Le conflit s’est intensifié au-delà des frontières immédiates. L’Iran a lancé des missiles vers Israël, ciblant notamment Jérusalem et Tel-Aviv, en réponse à des frappes israéliennes et américaines sur son territoire qui auraient touché sa centrale nucléaire de Bouchehr et d’autres infrastructures clés. Des explosions ont été rapportées à Téhéran, alors qu’Israël a annoncé une « large vague d’attaques » contre les infrastructures iraniennes. Les États-Unis ont exprimé leur soutien à leurs partenaires du Moyen-Orient face aux actions iraniennes et ont même évoqué des négociations avec Téhéran pour tenter de désamorcer la crise, bien que l’Iran ait démenti l’existence de pourparlers directs.
La région fait face à une crise humanitaire complexe, exacerbée par les conflits armés prolongés, les déplacements massifs de population et la fragilité économique. Le Liban, en particulier, subit de plein fouet les conséquences de cette escalade, avec des infrastructures hydriques ciblées et détruites dans le sud du pays. Les affrontements entre Israël et le Hezbollah ne sont pas nouveaux, remontant à l’occupation israélienne du sud du Liban dans les années 1980 et 2000, et ayant repris de manière significative en octobre 2023 dans le contexte de la guerre à Gaza.

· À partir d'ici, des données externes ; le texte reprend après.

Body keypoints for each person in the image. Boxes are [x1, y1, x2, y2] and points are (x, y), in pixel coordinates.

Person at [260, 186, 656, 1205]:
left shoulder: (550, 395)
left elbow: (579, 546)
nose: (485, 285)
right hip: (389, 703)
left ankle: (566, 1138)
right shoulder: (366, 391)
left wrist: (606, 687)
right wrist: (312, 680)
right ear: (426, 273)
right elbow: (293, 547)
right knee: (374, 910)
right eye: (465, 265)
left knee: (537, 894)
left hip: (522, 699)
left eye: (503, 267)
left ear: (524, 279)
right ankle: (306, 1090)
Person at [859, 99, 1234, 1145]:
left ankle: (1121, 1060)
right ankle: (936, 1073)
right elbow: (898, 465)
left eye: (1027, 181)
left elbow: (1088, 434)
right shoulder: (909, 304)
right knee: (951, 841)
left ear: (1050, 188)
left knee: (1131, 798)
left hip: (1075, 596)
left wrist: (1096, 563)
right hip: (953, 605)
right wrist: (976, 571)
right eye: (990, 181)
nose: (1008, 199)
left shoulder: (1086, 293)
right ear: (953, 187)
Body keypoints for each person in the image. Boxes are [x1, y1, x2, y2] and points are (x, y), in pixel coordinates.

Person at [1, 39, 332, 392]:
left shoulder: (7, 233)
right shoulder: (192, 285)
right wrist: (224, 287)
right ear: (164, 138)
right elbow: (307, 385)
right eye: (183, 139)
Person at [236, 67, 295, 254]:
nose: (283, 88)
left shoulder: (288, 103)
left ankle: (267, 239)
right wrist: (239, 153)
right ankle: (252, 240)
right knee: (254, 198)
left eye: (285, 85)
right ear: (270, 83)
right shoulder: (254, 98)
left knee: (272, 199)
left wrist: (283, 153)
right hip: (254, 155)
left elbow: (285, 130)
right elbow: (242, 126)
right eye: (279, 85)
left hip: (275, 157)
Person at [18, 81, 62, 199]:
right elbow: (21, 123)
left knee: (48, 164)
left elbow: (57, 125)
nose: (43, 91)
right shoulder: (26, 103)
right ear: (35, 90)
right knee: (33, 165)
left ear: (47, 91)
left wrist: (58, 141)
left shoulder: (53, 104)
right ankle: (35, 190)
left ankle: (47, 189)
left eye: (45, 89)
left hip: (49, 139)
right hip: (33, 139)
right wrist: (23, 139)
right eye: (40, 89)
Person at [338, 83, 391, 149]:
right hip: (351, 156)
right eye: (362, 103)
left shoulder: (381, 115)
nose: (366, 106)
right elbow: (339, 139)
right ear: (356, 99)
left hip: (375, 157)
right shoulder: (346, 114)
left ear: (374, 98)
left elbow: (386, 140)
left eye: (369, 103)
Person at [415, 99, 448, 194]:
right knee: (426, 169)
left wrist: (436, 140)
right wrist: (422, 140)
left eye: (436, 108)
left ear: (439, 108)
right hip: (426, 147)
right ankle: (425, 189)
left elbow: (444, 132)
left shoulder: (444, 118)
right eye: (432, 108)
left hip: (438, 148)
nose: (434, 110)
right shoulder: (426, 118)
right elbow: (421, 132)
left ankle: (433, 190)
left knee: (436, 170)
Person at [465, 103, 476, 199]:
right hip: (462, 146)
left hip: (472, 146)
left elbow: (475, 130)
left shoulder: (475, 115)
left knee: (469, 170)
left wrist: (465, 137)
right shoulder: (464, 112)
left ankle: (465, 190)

Les répercussions du conflit sont mondiales, affectant les prix du pétrole et la stabilité des marchés de l’énergie, notamment en raison des menaces sur le détroit d’Ormuz. Le Yémen est également entré dans le conflit, avec des tirs de missiles Houthis vers Israël, marquant un tournant dans l’extension régionale des hostilités. La communauté internationale, dont le G7, appelle à la fin immédiate des attaques et à la préservation de la sécurité régionale.